Tina spoke about the experience, “I just
wanted to share that I saw Jesus face to face, and the unbelievable rest and
peacefulness of what I was experiencing was Jesus standing there with his arms
open wide, and right behind Jesus standing there was this incredible glow it
was the most vibrant and beautiful yellow.”

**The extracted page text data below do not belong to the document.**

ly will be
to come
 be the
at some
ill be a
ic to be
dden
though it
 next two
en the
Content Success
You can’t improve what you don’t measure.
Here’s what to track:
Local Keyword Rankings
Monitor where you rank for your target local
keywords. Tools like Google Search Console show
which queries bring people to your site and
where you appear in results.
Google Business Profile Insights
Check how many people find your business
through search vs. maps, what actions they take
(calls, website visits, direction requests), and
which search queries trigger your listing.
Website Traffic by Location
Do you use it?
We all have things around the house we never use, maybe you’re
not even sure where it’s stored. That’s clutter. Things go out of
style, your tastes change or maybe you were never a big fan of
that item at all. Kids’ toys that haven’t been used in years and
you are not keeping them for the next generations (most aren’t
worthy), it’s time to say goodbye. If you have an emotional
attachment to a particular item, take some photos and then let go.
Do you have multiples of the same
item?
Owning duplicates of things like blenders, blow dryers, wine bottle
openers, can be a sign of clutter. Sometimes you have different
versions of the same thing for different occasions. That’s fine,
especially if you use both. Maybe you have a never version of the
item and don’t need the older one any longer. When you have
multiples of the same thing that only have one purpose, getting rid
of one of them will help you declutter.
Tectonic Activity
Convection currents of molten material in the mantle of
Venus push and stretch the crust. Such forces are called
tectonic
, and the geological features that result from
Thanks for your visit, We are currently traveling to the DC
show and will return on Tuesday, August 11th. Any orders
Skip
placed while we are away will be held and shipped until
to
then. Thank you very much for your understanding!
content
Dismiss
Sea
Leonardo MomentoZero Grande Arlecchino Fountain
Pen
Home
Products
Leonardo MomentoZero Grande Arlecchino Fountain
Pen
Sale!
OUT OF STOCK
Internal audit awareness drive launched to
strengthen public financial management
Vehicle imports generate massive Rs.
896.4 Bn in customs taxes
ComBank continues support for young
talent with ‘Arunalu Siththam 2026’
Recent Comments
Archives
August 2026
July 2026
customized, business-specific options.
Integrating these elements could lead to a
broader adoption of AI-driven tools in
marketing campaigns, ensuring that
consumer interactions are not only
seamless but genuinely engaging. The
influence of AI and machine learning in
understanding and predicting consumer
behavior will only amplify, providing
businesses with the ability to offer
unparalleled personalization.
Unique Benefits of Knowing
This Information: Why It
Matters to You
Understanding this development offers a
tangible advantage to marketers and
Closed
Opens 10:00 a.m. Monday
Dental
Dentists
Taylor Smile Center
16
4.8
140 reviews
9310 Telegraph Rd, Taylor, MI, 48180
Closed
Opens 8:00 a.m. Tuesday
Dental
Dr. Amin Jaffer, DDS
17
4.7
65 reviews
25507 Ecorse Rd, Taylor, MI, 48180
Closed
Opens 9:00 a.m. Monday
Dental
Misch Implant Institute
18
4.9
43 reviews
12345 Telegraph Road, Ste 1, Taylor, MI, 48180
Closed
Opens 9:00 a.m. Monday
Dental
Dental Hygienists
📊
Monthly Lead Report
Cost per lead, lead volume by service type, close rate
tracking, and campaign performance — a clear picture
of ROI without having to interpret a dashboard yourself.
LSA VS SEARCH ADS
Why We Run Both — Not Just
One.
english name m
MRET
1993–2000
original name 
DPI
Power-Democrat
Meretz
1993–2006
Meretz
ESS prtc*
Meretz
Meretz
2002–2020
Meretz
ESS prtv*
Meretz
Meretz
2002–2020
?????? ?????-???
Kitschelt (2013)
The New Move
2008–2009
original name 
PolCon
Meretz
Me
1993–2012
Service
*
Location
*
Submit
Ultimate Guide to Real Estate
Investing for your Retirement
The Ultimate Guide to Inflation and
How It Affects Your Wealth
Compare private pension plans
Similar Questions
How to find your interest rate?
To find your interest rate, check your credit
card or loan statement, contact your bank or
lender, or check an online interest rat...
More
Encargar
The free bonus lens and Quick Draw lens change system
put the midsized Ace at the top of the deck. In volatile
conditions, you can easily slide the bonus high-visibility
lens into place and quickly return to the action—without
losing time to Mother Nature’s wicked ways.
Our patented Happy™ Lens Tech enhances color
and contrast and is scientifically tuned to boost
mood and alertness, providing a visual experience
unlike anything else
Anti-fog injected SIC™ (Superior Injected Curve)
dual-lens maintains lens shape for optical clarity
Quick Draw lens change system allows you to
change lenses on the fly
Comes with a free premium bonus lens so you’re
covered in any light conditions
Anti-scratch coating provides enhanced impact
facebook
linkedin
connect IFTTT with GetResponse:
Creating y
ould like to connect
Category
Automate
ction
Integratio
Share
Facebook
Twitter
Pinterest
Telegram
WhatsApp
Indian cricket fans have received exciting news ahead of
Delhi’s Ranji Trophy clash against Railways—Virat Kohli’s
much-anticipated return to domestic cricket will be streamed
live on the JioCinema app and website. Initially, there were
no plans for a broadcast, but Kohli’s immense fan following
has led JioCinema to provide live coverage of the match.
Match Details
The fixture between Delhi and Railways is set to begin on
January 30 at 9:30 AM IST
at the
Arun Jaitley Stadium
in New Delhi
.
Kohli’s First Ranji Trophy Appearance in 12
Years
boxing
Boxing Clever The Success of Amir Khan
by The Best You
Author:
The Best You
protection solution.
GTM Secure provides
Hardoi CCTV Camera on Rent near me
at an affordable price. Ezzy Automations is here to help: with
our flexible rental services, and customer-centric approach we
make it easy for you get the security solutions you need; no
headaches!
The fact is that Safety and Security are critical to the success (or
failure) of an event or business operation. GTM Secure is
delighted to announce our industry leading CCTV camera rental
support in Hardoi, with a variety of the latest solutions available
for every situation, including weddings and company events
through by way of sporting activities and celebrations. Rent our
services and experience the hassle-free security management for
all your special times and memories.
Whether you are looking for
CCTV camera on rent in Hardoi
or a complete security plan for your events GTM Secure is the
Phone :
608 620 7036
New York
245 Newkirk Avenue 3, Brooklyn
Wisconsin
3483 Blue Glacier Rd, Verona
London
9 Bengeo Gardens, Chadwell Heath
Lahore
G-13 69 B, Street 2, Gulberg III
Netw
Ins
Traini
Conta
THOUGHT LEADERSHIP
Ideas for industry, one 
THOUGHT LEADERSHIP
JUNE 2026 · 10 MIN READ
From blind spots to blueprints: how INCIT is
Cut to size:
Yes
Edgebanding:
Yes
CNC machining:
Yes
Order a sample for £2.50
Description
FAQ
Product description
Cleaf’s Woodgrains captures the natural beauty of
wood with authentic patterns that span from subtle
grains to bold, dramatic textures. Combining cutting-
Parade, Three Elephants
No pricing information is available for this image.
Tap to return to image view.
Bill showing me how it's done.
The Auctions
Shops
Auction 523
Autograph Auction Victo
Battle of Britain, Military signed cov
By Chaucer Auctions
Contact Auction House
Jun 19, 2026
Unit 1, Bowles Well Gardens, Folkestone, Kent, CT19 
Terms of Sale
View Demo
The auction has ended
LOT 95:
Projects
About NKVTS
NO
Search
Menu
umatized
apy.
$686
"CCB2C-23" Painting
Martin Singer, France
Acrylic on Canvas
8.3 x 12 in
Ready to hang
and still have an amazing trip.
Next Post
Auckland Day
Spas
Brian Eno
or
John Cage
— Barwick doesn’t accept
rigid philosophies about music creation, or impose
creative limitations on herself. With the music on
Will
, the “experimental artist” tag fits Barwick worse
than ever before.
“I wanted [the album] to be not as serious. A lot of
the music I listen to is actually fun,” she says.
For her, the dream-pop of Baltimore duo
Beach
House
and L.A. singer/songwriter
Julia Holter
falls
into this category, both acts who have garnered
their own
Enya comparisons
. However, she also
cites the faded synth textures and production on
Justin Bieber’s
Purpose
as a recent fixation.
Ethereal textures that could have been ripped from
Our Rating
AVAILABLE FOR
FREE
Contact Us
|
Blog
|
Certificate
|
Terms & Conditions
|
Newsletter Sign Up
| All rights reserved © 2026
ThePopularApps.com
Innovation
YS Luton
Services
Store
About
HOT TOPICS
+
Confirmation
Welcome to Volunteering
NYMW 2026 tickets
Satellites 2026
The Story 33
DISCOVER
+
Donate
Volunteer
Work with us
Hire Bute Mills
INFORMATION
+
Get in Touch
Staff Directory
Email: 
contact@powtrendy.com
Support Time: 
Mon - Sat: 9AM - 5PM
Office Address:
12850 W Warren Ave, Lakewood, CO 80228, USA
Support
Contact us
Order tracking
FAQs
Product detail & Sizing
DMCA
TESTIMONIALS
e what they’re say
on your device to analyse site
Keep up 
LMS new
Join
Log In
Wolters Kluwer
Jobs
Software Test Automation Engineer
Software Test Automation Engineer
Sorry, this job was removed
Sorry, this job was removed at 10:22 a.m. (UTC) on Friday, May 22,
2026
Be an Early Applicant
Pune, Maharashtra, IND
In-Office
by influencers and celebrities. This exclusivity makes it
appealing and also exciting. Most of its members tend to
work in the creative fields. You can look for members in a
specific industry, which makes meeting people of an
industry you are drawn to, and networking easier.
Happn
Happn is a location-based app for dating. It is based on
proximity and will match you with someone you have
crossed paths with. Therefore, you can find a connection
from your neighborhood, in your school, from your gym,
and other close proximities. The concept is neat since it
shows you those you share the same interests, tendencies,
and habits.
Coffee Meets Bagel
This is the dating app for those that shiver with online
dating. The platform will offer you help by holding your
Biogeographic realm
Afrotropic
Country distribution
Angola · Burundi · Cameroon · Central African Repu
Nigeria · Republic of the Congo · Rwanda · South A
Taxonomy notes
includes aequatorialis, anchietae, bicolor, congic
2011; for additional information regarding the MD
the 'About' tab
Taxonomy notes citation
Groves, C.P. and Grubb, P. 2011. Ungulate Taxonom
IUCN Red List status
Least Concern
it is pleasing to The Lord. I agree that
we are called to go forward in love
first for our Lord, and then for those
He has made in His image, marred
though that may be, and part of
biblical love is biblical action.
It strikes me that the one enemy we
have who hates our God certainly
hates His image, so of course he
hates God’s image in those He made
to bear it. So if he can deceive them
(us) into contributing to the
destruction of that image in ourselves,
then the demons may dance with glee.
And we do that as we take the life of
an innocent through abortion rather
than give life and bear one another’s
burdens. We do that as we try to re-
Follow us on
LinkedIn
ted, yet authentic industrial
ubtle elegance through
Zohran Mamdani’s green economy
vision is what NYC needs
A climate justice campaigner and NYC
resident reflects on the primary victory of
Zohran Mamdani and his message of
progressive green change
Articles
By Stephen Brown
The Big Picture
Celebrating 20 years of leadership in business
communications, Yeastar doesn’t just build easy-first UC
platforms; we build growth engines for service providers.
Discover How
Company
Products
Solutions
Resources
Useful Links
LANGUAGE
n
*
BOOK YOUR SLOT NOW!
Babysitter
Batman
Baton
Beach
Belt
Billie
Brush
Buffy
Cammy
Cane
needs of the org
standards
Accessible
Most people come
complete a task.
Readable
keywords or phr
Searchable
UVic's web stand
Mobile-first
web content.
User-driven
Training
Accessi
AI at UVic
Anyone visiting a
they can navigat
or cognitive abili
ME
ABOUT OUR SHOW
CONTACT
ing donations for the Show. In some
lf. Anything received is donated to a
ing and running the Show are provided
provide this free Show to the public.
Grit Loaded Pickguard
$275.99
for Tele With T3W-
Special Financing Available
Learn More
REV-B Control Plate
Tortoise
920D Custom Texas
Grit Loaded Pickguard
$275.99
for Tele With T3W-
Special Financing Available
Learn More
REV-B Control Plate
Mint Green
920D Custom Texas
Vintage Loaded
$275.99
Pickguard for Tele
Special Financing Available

She confidently claims, “Jesus is real.
Heaven is real.”
Tina Hines’s niece, Madie Johnson, said, “Her
story is too real not to share and has given me a stronger confidence in a
faith that so often goes unseen.”
The near-death experiences are rare but not
that uncommon. The University of Virginia described it as “intensely vivid and
often life-transforming experiences, many of which occur under extreme
physiological conditions such as trauma, ceasing of brain activity, deep
general anesthesia or cardiac arrest in which no awareness or sensory
experiences of any kind should be possible according to the prevailing views in
neuroscience.”
NDE or near-death experiences are often
life-changing. In 2008, Eben Alexander was induced into a coma. He said he
experienced “rebirth” in another reality, with “‘waterfalls flow[ing] into
crystal pools” and people dancing.
Betty J. Eadie saw a figure telling her,
“It’s not yet your time.”
It was also suggested that people have a
flashback of their lives before they die. Ajmal Zemmar speculated if the brain
did a flashback, “it would probably like to remind you of good things rather
than the bad things.”
He concluded: “I think there’s something
mystical and spiritual about this whole near-death experience.”